● ABOUT THIS EXERCISE
Could you rewrite the data from the line containing "Every image gets" through the line containing "0.484603, 0.835832, 0.187017]]" as a JSON list of strings, one per line, with blank lines dropped and the pictures left out?

● MATERIALS PROVIDED
= = = = =
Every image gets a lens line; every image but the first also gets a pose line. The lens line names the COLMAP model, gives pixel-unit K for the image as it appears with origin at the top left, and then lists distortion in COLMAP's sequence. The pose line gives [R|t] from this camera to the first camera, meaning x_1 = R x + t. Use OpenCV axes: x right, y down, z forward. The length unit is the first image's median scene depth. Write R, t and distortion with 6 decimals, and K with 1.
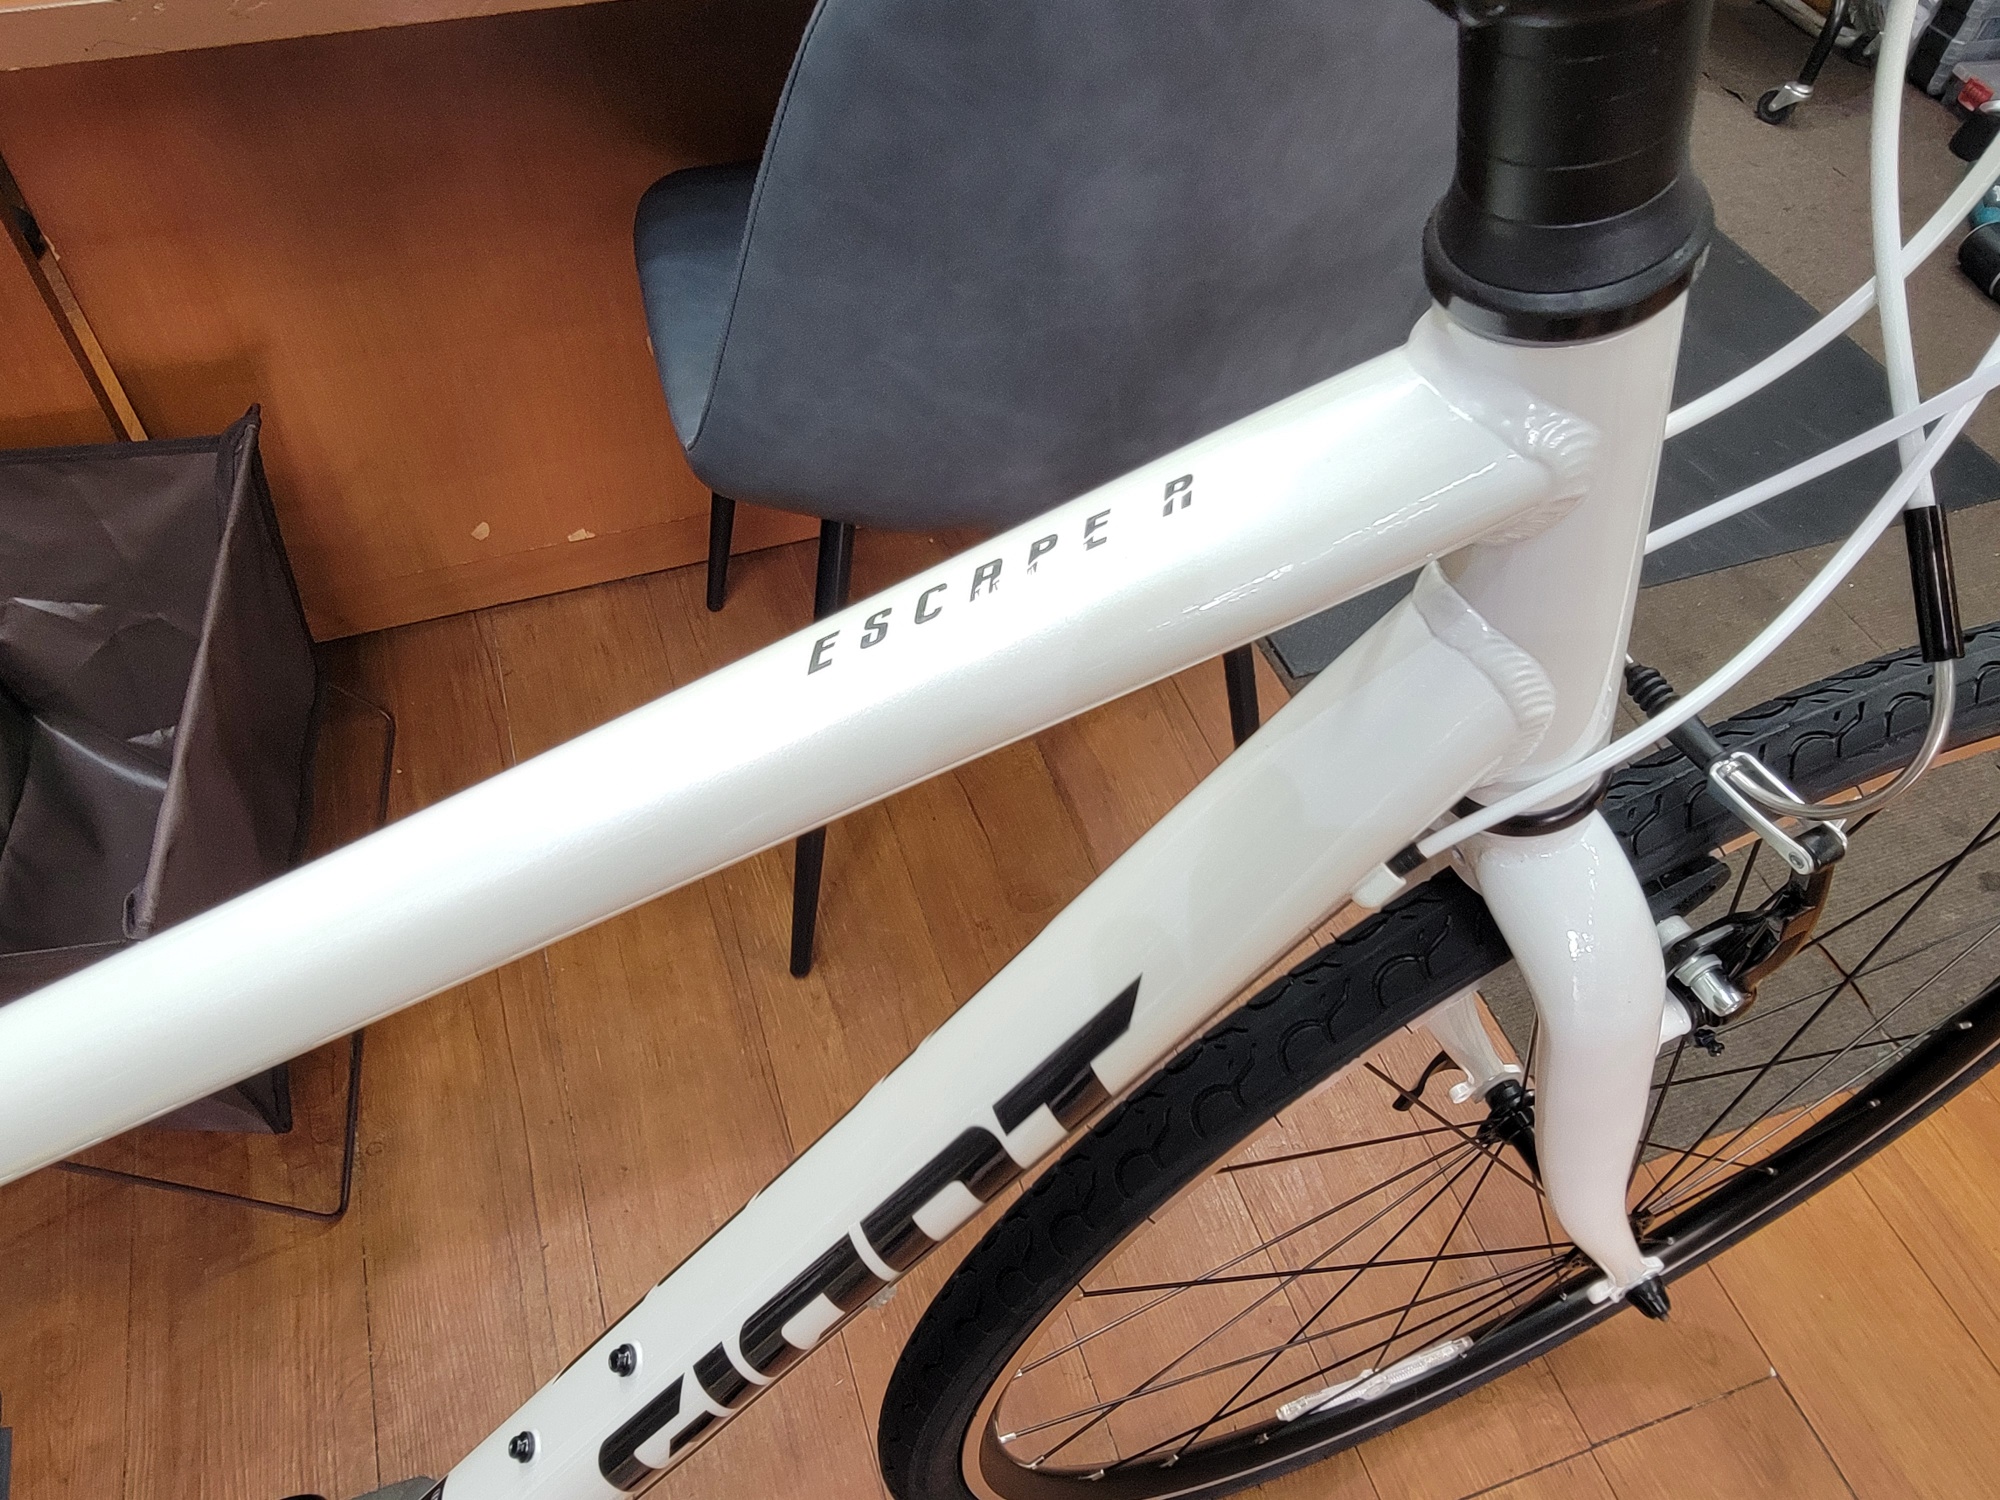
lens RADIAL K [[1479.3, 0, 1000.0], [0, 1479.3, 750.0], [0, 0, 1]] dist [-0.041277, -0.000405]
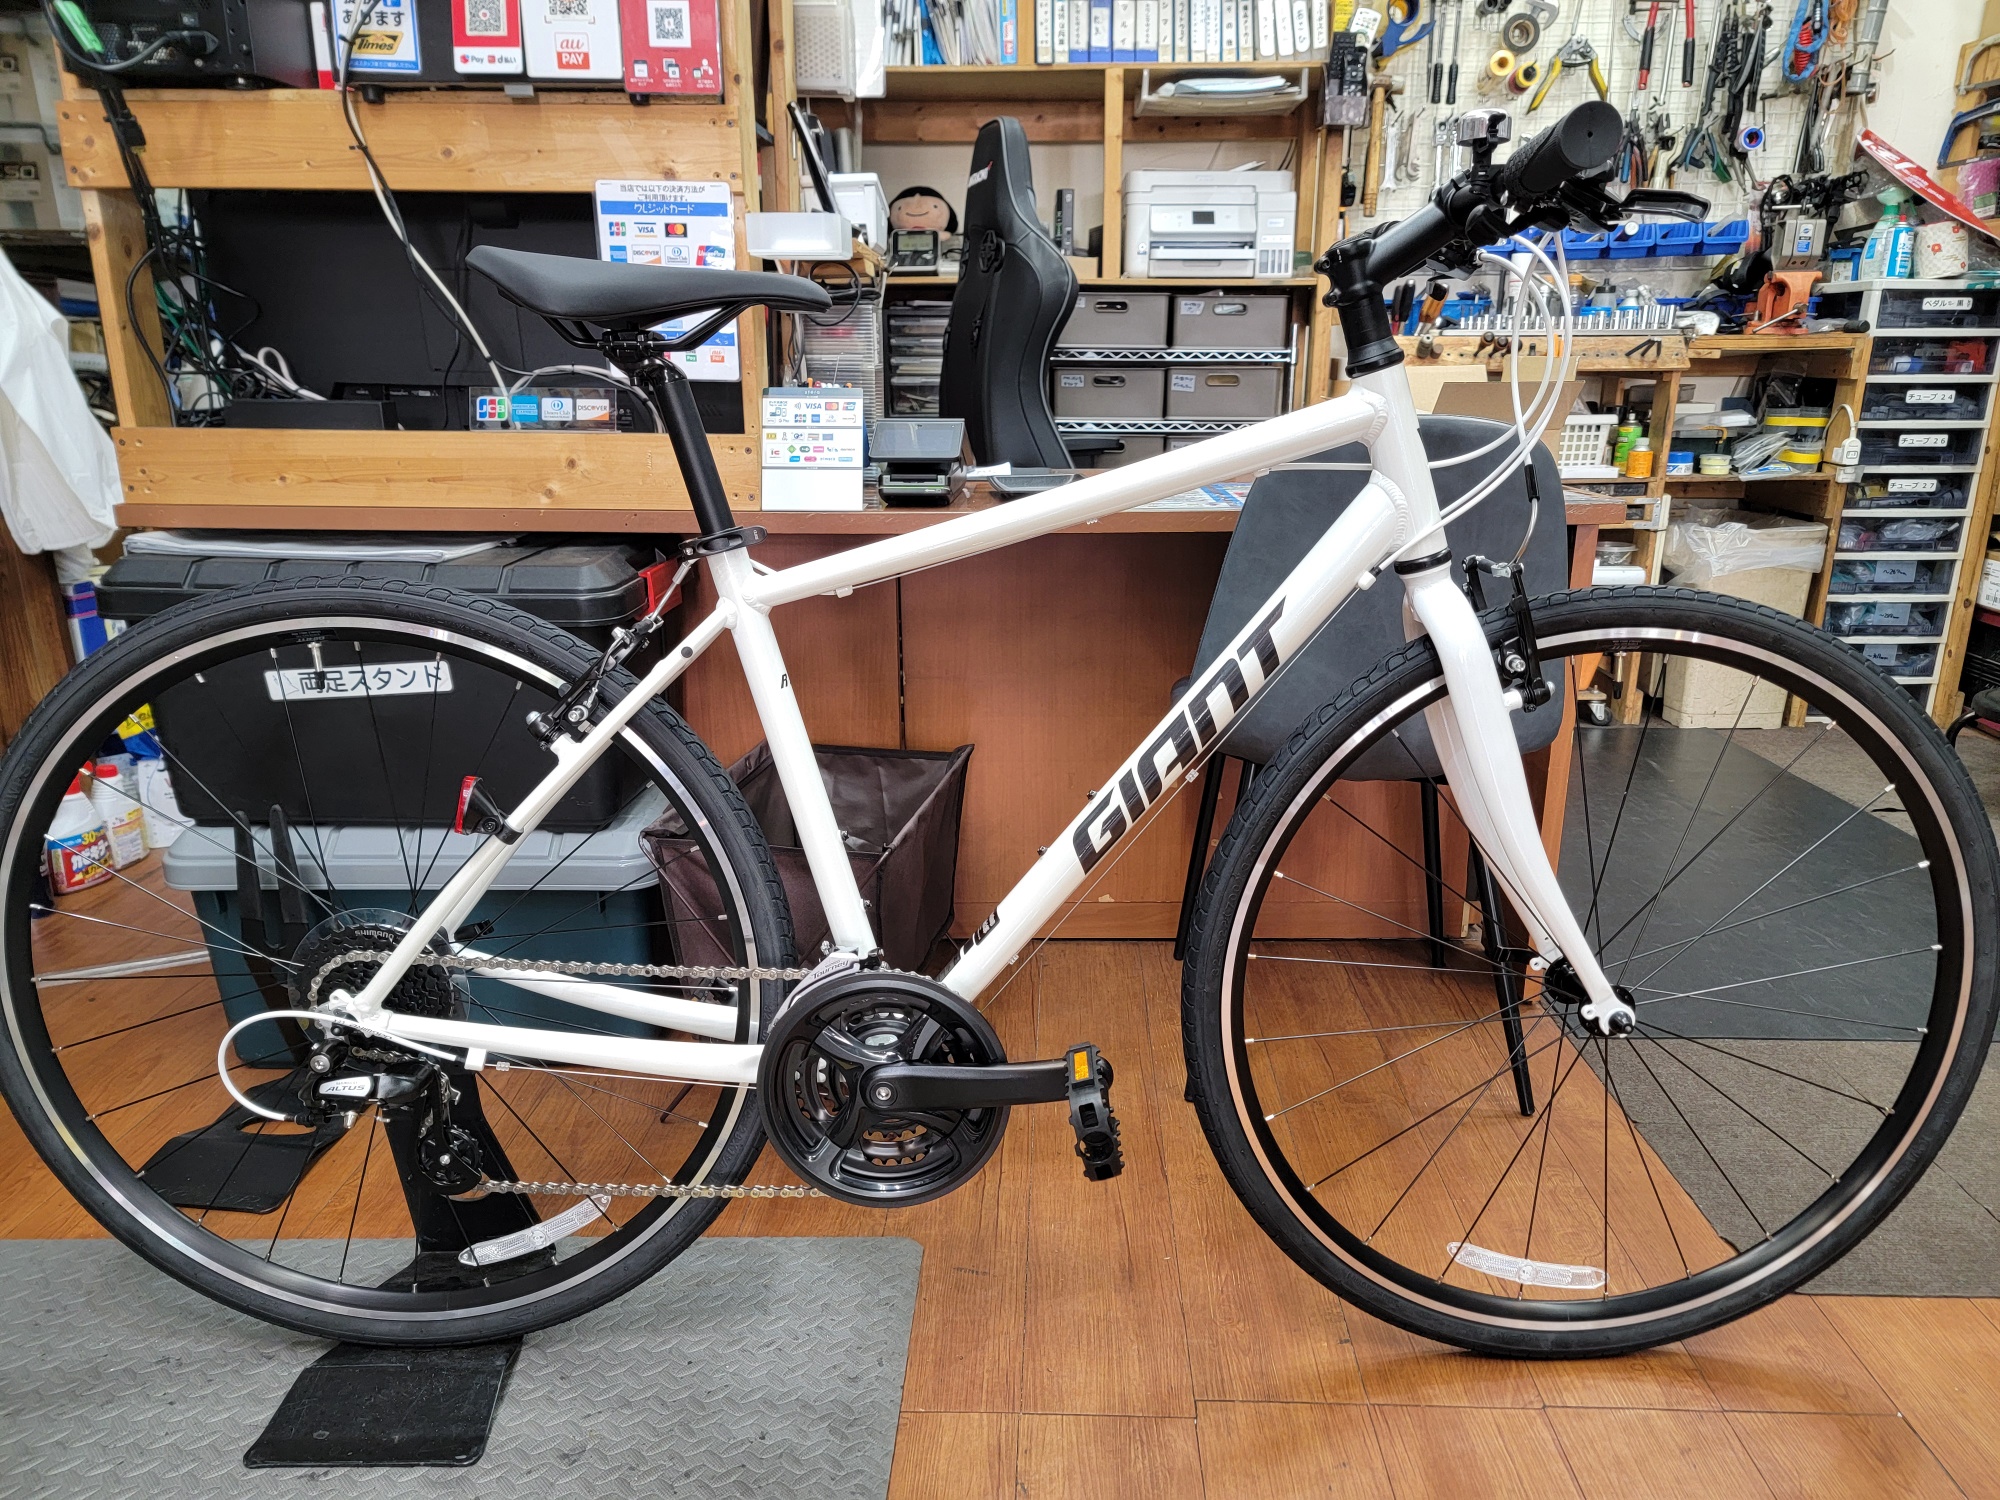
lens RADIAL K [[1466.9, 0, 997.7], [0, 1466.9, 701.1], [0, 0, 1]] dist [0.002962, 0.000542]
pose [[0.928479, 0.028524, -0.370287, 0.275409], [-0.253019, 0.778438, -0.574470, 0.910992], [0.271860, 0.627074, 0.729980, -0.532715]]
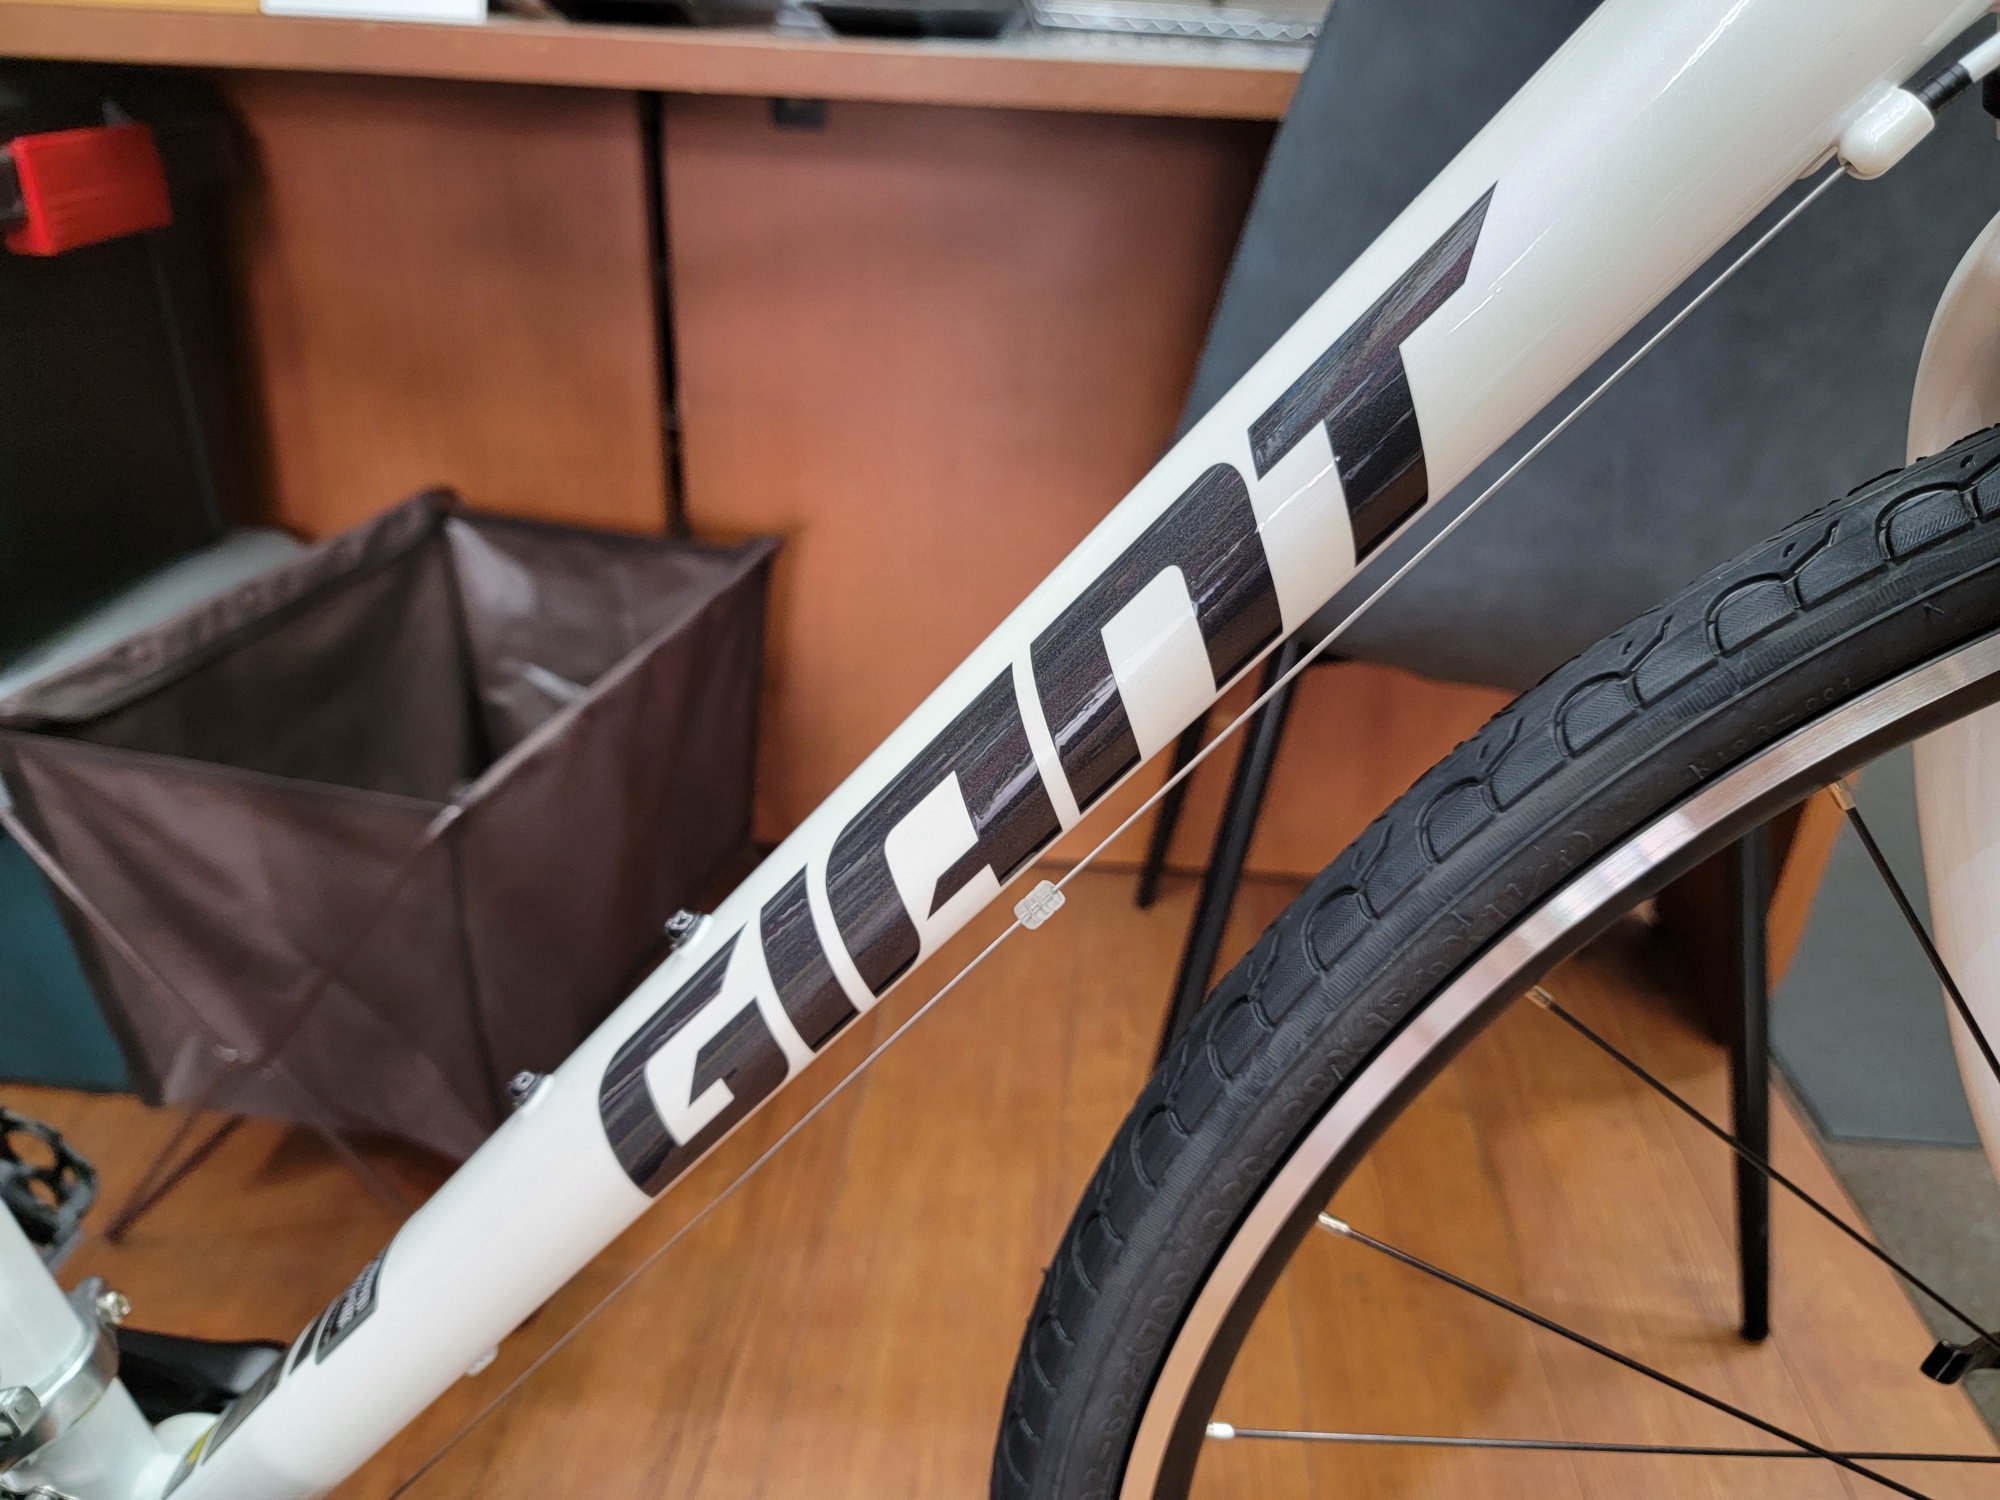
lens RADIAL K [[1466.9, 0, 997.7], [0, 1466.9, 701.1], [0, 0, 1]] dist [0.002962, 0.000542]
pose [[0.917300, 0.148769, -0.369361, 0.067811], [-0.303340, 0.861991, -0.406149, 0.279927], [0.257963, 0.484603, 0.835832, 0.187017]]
= = = = =
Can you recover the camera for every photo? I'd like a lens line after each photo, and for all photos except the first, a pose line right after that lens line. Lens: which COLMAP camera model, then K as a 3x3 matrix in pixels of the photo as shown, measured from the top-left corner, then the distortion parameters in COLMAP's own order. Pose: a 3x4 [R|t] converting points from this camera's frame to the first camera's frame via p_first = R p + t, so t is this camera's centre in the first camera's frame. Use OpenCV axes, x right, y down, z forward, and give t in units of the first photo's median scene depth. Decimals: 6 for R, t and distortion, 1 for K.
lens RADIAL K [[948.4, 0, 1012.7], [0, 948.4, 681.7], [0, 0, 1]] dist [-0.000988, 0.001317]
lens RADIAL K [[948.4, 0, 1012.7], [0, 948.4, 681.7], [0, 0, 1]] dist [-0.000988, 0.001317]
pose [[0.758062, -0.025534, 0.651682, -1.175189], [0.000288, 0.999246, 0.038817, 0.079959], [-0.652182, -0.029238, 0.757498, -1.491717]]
= = = = =
● RESULT FOR THIS TASK
[
  "Every image gets a lens line; every image but the first also gets a pose line. The lens line names the COLMAP model, gives pixel-unit K for the image as it appears with origin at the top left, and then lists distortion in COLMAP's sequence. The pose line gives [R|t] from this camera to the first camera, meaning x_1 = R x + t. Use OpenCV axes: x right, y down, z forward. The length unit is the first image's median scene depth. Write R, t and distortion with 6 decimals, and K with 1.",
  "lens RADIAL K [[1479.3, 0, 1000.0], [0, 1479.3, 750.0], [0, 0, 1]] dist [-0.041277, -0.000405]",
  "lens RADIAL K [[1466.9, 0, 997.7], [0, 1466.9, 701.1], [0, 0, 1]] dist [0.002962, 0.000542]",
  "pose [[0.928479, 0.028524, -0.370287, 0.275409], [-0.253019, 0.778438, -0.574470, 0.910992], [0.271860, 0.627074, 0.729980, -0.532715]]",
  "lens RADIAL K [[1466.9, 0, 997.7], [0, 1466.9, 701.1], [0, 0, 1]] dist [0.002962, 0.000542]",
  "pose [[0.917300, 0.148769, -0.369361, 0.067811], [-0.303340, 0.861991, -0.406149, 0.279927], [0.257963, 0.484603, 0.835832, 0.187017]]"
]